Rapport CMF: la capitalisation boursière globale atteint 23,1% du PIB

Rapport CMF 2018 capitalisation-boursière

La capitalisation boursière globale a enregistré une hausse de 11,6%. Et ce, pour atteindre 24 380 MDT en 2018 contre 21 852 MDT en 2017. Ce qui représente  23,1% du PIB. Selon le rapport CMF, soumis aujourd’hui au président de la République.

D’après le rapport CMF 2018, la participation étrangère dans la capitalisation boursière s’est également appréciée. Pour se situer à 24,90% contre 23,31% l’année dernière.

En outre, l’indice-phare de la Bourse de Tunis a progressé à deux chiffres de 15,76%. Et ce, après avoir évolué de 14,45% en 2017. Ce qui a permis de la hisser à la 2ème place parmi les bourses arabes en termes de rendement.

Il ressort, ainsi, du rapport une nette augmentation du secteur du capital-risque. Ce dernier a financé des projets à hauteur de 453,1 MDT. 50% de ces projets ont concerné des sociétés employant moins de 20 agents. Ce qui révèle l’importance de ce secteur en matière de renfoncement des fonds propres des PME*. Et de création de l’emploi, notamment dans les régions intérieures.

Au total, les interventions des organismes d’investissement à capital- risque ont créé 7500 postes d’emploi directs en 2018.

S’agissant de l’activité du régulateur boursier, le rapport a présenté les réalisations du CMF en matière de renforcement de la transparence financière. Ainsi que de l’intégrité du marché.

CMF: blanchiment d’argent et financement du terrorisme

A cet effet, le CMF a réalisé une cartographie sectorielle des risques relatifs à ces infractions. Ce qui lui a permis de mettre en place un programme de contrôle optimal des professionnels du secteur. Et ce, conformément aux recommandations du groupe d’action financière (GAFI).

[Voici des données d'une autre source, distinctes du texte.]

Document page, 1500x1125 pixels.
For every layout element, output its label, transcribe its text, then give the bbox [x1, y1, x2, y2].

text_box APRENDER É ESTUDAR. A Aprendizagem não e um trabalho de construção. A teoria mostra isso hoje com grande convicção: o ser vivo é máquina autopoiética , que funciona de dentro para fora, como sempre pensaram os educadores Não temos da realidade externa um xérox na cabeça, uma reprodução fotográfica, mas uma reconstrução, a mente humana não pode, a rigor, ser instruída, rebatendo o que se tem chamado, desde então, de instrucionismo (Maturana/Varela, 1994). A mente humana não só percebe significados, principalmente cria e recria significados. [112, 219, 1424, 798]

Le CMF est appelé, selon ce rapport, à amender son règlement relatif à l’appel public à l’épargne. Ceci pourrait soutenir les efforts nationaux visant à améliorer le climat des affaires. Et à encourager le secteur privé et améliorer le classement de la Tunisie dans le «Doing business».

Egalement, les efforts doivent se poursuivre pour améliorer le taux du financement de l’investissement privé. A travers le marché financier pour stimuler la croissance des entreprises nationales. Ainsi qu’accélérer le rythme des créations d’emplois.